• **Supplied data**:
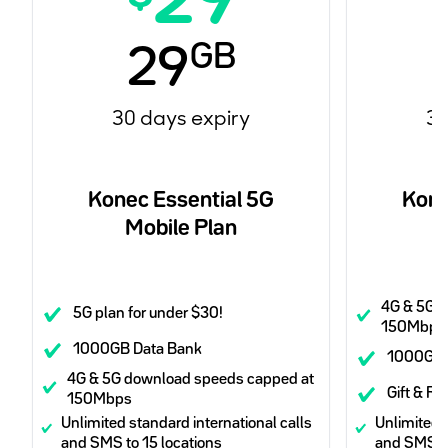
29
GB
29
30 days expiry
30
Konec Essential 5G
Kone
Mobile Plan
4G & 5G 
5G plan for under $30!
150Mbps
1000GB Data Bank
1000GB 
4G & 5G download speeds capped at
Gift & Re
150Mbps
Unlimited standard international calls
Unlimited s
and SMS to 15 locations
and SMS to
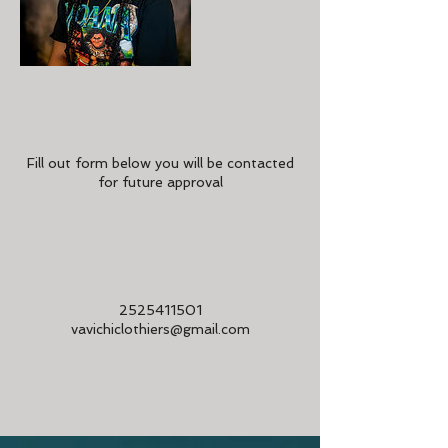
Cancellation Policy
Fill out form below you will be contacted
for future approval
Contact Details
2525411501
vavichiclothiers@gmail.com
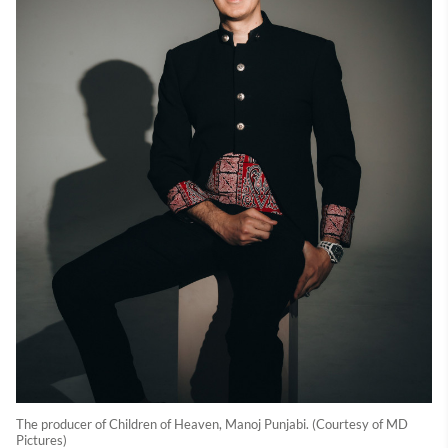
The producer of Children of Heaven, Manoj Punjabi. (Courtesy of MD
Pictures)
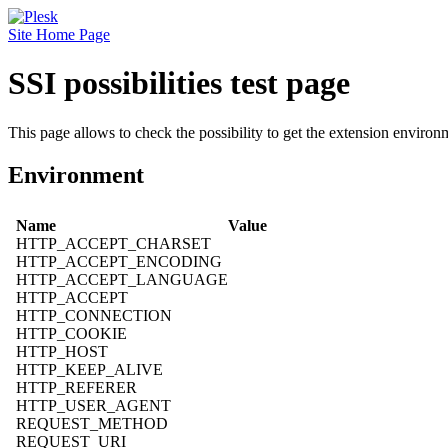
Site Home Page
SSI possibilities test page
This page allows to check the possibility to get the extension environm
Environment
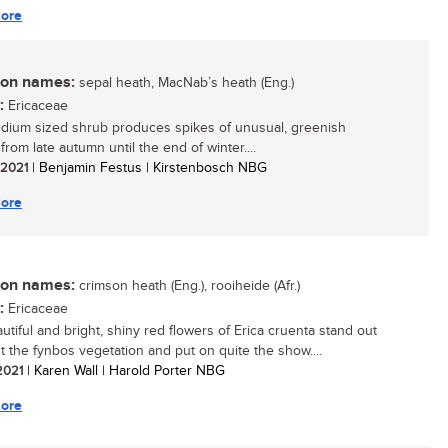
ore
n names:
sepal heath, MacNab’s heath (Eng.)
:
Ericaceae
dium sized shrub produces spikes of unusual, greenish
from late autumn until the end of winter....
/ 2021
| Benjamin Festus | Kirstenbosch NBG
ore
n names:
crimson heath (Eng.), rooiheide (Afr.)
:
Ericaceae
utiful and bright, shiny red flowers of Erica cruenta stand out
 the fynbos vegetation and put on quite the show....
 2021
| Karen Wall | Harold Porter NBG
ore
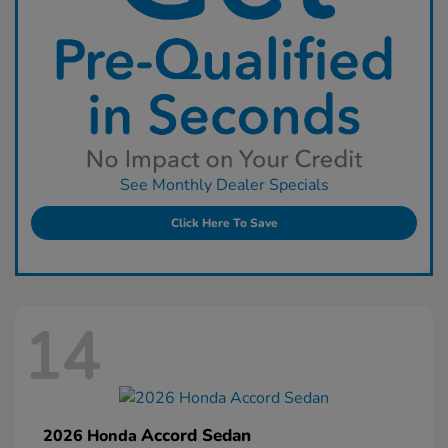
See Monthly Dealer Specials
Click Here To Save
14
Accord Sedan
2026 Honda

• **How to complete this task**: Give every line of text in the data above as a numbered list, skipping blank lines and leaving the pictures out of your answer.

• **Exercise response**:
1. 29
2. GB
3. 29
4. 30 days expiry
5. 30
6. Konec Essential 5G
7. Kone
8. Mobile Plan
9. 4G & 5G 
10. 5G plan for under $30!
11. 150Mbps
12. 1000GB Data Bank
13. 1000GB 
14. 4G & 5G download speeds capped at
15. Gift & Re
16. 150Mbps
17. Unlimited standard international calls
18. Unlimited s
19. and SMS to 15 locations
20. and SMS to
21. Cancellation Policy
22. Fill out form below you will be contacted
23. for future approval
24. Contact Details
25. 2525411501
26. vavichiclothiers@gmail.com
27. The producer of Children of Heaven, Manoj Punjabi. (Courtesy of MD
28. Pictures)
29. Site Home Page
30. SSI possibilities test page
31. This page allows to check the possibility to get the extension environm
32. Environment
33. ore
34. n names:
35. sepal heath, MacNab’s heath (Eng.)
36. :
37. Ericaceae
38. dium sized shrub produces spikes of unusual, greenish
39. from late autumn until the end of winter....
40. / 2021
41. | Benjamin Festus | Kirstenbosch NBG
42. ore
43. n names:
44. crimson heath (Eng.), rooiheide (Afr.)
45. :
46. Ericaceae
47. utiful and bright, shiny red flowers of Erica cruenta stand out
48.  the fynbos vegetation and put on quite the show....
49.  2021
50. | Karen Wall | Harold Porter NBG
51. ore
52. See Monthly Dealer Specials
53. Click Here To Save
54. 14
55. Accord Sedan
56. 2026 Honda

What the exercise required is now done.